Central to this assessment was whether vadadustat has advantages over the drugs currently being deployed for the claimed uses, since vadadustat would only likely be prescribed off-label (or cross-label) for such uses if it did. Analysis of the currently available evidence indicated that such advantages were not (yet) established. In the circumstances, the defendants were not threatening to indirectly infringe the patents.
Arnold left the door open for a subsequent infringement claim (subject to patent validity) should new evidence emerge, so all is not lost for the claimants. However, this shows there remain limits to the English court’s willingness to make early determinations of questions which are still hypothetical.
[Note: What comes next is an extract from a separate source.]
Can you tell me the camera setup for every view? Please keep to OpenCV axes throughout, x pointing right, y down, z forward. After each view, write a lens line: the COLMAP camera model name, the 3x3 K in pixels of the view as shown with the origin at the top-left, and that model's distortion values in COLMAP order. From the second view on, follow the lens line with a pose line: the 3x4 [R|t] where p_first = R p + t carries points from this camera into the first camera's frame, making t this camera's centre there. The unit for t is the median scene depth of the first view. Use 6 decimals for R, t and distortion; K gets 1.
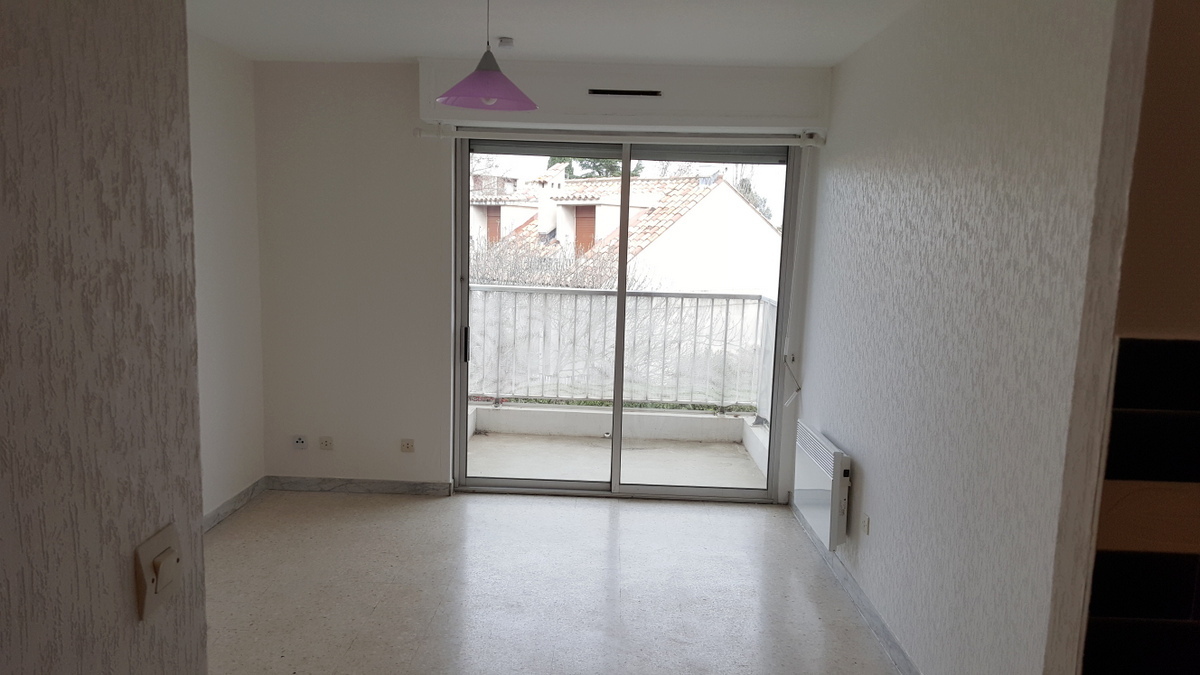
lens RADIAL K [[889.6, 0, 600.0], [0, 889.6, 337.5], [0, 0, 1]] dist [-0.001236, -0.001949]
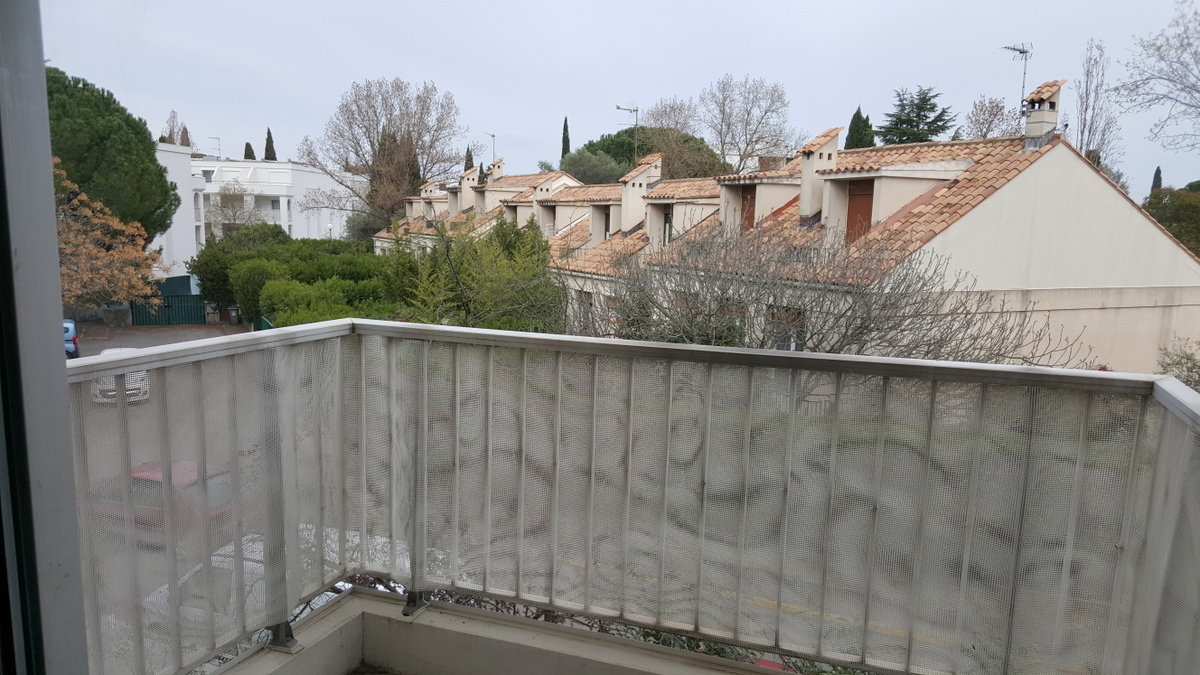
lens RADIAL K [[889.6, 0, 600.0], [0, 889.6, 337.5], [0, 0, 1]] dist [-0.001236, -0.001949]
pose [[0.942014, 0.022196, -0.334840, 0.030852], [-0.018216, 0.999721, 0.015022, -0.017498], [0.335080, -0.008052, 0.942155, 0.185545]]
4. Preparing expert evidence? Heed the guidance
Not for the first time, Arnold directed criticism at the parties’ legal teams regarding preparation of expert reports. One expert’s report contained several drafting errors which the Judge expected the lawyers to have picked up. Another expert was not asked to address in his first report two of his own prior publications which were relevant to issues in the case – contrary to specific guidance given in MedImmune v Novartis.
Arnold delivered a stark warning: if practitioners continue not to observe the standards required of them, the court will have to take steps to enforce those standards.
5. Need a technical primer? Yes, for all technically difficult cases
Arnold regretted that no technical primer had been prepared and issued guidance that a technical primer should now be regarded as mandatory in the most technically-complex cases in the Patents Court unless there are good reasons to the contrary. These are the cases which should only be heard by judges who practised (or still practice) patent litigation. The primer should cover technical areas which not in dispute, allowing experts to focus their evidence on contested matters. Practitioners will therefore need to be ready to get into this technical detail (with expert assistance), and often to narrow the issues, at an early stage of the case.